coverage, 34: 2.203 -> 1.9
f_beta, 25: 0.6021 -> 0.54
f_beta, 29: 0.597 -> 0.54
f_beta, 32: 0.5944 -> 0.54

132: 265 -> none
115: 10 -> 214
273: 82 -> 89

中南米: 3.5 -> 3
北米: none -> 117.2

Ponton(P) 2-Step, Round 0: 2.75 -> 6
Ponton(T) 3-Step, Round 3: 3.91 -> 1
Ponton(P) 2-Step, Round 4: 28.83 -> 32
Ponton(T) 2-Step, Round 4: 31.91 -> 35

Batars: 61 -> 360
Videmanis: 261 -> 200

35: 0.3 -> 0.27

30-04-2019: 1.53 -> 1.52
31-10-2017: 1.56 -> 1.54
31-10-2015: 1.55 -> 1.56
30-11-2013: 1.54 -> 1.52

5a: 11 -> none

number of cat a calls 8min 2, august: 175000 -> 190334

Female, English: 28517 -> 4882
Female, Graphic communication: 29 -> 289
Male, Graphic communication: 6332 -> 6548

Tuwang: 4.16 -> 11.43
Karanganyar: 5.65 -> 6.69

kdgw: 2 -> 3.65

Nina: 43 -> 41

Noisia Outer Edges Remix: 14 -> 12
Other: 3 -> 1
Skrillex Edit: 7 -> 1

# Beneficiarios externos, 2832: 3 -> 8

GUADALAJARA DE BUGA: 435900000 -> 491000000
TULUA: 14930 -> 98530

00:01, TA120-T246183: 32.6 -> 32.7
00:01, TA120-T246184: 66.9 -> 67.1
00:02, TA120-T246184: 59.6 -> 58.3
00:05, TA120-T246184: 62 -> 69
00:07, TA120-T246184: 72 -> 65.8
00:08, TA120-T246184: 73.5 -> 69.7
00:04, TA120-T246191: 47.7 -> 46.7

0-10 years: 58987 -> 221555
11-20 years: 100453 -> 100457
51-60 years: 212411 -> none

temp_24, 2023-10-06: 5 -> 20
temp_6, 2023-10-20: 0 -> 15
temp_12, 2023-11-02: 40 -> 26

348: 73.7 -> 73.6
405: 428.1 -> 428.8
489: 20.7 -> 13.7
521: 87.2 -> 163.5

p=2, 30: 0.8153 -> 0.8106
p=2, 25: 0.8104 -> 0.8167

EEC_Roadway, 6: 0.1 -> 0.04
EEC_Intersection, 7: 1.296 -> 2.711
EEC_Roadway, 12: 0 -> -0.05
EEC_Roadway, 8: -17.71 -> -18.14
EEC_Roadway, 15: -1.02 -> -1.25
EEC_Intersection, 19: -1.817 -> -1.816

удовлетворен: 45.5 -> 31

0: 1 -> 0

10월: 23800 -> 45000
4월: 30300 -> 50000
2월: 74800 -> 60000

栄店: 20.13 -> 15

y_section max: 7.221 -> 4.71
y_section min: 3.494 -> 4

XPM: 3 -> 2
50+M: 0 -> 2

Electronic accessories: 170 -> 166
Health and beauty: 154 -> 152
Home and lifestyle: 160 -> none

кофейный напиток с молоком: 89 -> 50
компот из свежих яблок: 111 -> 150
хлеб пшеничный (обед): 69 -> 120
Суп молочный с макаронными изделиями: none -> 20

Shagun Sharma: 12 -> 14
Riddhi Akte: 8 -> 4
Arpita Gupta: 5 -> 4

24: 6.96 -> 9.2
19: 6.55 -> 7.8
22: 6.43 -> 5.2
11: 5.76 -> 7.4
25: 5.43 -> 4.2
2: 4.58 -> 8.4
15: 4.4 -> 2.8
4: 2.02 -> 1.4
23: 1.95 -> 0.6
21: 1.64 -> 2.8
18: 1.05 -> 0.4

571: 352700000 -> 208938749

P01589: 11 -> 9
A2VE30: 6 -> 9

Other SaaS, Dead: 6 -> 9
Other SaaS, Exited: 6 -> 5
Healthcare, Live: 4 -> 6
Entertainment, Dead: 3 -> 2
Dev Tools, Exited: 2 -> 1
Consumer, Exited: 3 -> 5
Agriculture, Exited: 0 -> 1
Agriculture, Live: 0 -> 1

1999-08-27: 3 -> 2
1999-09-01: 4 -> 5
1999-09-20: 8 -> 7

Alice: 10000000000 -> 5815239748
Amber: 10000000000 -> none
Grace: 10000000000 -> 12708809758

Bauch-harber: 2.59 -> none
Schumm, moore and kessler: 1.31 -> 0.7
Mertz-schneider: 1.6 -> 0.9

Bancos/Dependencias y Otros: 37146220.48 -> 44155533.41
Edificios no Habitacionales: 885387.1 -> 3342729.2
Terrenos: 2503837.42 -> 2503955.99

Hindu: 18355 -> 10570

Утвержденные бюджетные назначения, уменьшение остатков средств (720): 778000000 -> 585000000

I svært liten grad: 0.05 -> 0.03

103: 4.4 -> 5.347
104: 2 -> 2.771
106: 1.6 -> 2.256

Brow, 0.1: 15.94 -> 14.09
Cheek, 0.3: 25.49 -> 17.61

◆ ASSIGNED TASK ◆
Go through the entries above and report each line with the string "Round" in it.

◆ SOLVED PROBLEM ◆
Ponton(P) 2-Step, Round 0: 2.75 -> 6
Ponton(T) 3-Step, Round 3: 3.91 -> 1
Ponton(P) 2-Step, Round 4: 28.83 -> 32
Ponton(T) 2-Step, Round 4: 31.91 -> 35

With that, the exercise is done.